In my case, I had such a bad gait that my DH could not deny the fact that there was something seriously wrong...but even then, he didn't understand that there were things he could have done to make life easier...b/c I still did it all...even if I had to hobble along.
After surgery, I am having the same problem, my gait is a lot better and I am doing all the things I did before...but it's different. I am everyday, constantly, pushing through the pain. I too feel like I have done some of this to myself b/c I don't just drop into bed and say enough is enough, I can't do it anymore. But I can't do that...b/c I'm a mom and a wife and they need things from me. I just wish sometimes they knew how much of a struggle it is now to do the things I used to do before.
I have thought many times of writing a real heart to heart letter and getting my DH and family to read it..I can express myself so much easier that way. Maybe that is something that will work for you?
The problem is, that this is for the most part an invisible condition so we have to somehow figure out how to break through the wall to get our families to understand.
You don't want to give up that strength though..because that is what got me through the surgery and recovery...and it's what never let me stop pushing until I got answers..
Take care...I hope you break down that wall soon, I really do.
YES, I am feeling the same way. My surgery is scheduled for 6/30 what day are you scheduled for? It's all I think about. I feel like nobody understands. I'm sleeping less and less as the date gets closer (not that I every slept good anyway). I am trying to do EVERYTHING I can while I can. I agree, just because people cannot see our pain doesn't mean there isn't any! It really makes me crazy that not even my DH gets it.
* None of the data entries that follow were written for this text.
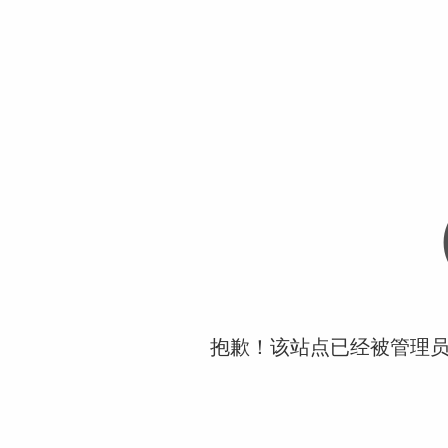
抱歉！该站点已经被管理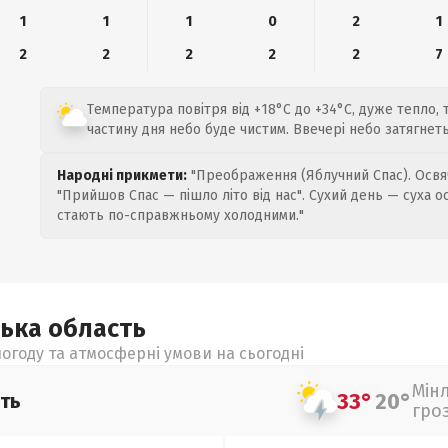
1
1
1
0
2
1
2
2
2
2
2
7
Температура повітря від +18°C до +34°C, дуже тепло, т
частину дня небо буде чистим. Ввечері небо затягнет
Народні прикмети:
"Преображення (Яблучний Спас). Освяч
"Прийшов Спас — пішло літо від нас". Сухий день — суха о
стають по-справжньому холодними."
ська
область
огоду та атмосферні умови на сьогодні
Мін
33°
20°
ть
гро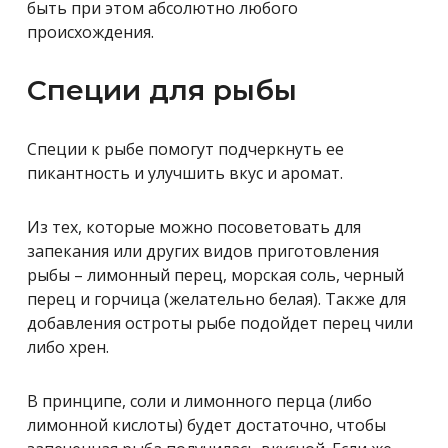
быть при этом абсолютно любого
происхождения.
Специи для рыбы
Специи к рыбе помогут подчеркнуть ее
пикантность и улучшить вкус и аромат.
Из тех, которые можно посоветовать для
запекания или других видов приготовления
рыбы – лимонный перец, морская соль, черный
перец и горчица (желательно белая). Также для
добавления остроты рыбе подойдет перец чили
либо хрен.
В принципе, соли и лимонного перца (либо
лимонной кислоты) будет достаточно, чтобы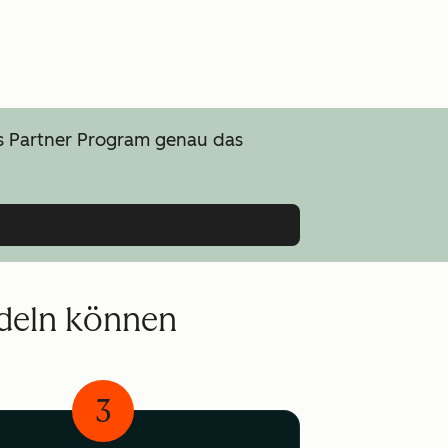
ns Partner Program genau das
ndeln können
3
He says he does but her really doesn't.
Everyone says that I look great and don't look like I have anything wrong with me. I am the type of person that likes to joke around and likes to have fun so I try not to let people besides my DH see how I really feel.
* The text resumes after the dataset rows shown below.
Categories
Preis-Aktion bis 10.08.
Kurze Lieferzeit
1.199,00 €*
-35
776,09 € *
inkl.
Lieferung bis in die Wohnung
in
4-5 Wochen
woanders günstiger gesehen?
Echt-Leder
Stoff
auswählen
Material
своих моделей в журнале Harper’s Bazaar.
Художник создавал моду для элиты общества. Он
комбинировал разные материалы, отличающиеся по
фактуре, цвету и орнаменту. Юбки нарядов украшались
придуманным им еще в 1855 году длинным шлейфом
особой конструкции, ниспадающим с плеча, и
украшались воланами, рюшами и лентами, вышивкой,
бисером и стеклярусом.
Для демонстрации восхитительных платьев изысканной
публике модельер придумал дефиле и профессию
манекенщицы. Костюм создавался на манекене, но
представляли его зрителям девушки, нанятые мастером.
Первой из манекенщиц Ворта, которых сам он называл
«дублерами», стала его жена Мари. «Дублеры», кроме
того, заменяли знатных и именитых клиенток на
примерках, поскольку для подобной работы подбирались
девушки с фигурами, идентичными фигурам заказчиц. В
Yeah, well some of us just keep plugging along because what else can we do. They don't see me cry some morning when it kills me to get up.
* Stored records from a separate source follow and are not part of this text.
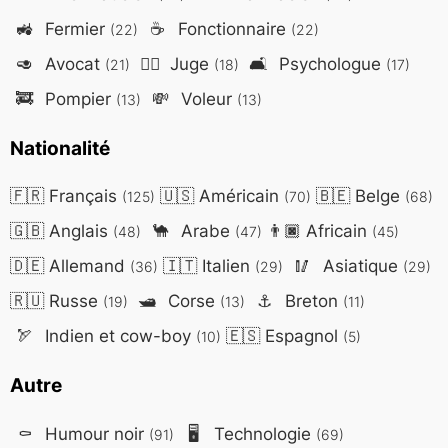
🚜
Fermier
☕
Fonctionnaire
(22)
(22)
🥑
Avocat
👨‍⚖️
Juge
🛋️
Psychologue
(21)
(18)
(17)
🚒
Pompier
💸
Voleur
(13)
(13)
Nationalité
🇫🇷
Français
🇺🇸
Américain
🇧🇪
Belge
(125)
(70)
(68)
🇬🇧
Anglais
🐪
Arabe
👨🏿
Africain
(48)
(47)
(45)
🇩🇪
Allemand
🇮🇹
Italien
🥢
Asiatique
(36)
(29)
(29)
🇷🇺
Russe
🛥️
Corse
⚓
Breton
(19)
(13)
(11)
🏹
Indien et cow-boy
🇪🇸
Espagnol
(10)
(5)
Autre
⚰️
Humour noir
🖥️
Technologie
(91)
(69)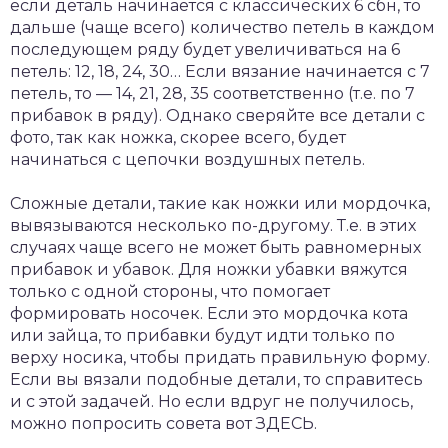
если деталь начинается с классических 6 сбн, то
дальше (чаще всего) количество петель в каждом
последующем ряду будет увеличиваться на 6
петель: 12, 18, 24, 30… Если вязание начинается с 7
петель, то — 14, 21, 28, 35 соответственно (т.е. по 7
прибавок в ряду). Однако сверяйте все детали с
фото, так как ножка, скорее всего, будет
начинаться с цепочки воздушных петель.
Сложные детали, такие как ножки или мордочка,
вывязываются несколько по-другому. Т.е. в этих
случаях чаще всего не может быть равномерных
прибавок и убавок. Для ножки убавки вяжутся
только с одной стороны, что помогает
формировать носочек. Если это мордочка кота
или зайца, то прибавки будут идти только по
верху носика, чтобы придать правильную форму.
Если вы вязали подобные детали, то справитесь
и с этой задачей. Но если вдруг не получилось,
можно попросить совета вот ЗДЕСЬ.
I do have to say that some days I am pretty good. BUT on the days where I am in so much pain and dizzy and my arms and legs feel like pin cushions... and all the other stupid feelings I feel it makes me forget about the good days.
I just want to get it over with at this point. I am cleaning my house and working in my yard like crazy! Still going to work everyday but really don't want to.
No, nobody understands this crazy disease unless they have it. I'm just hoping most of the symptoms go away after I heal. Looking forward to visiting my son in Florida the week before surgery and just spending the rest of the summer at home after surgery.
Thank GOD for all of you because you make me feel like I'm NOT CRAZY!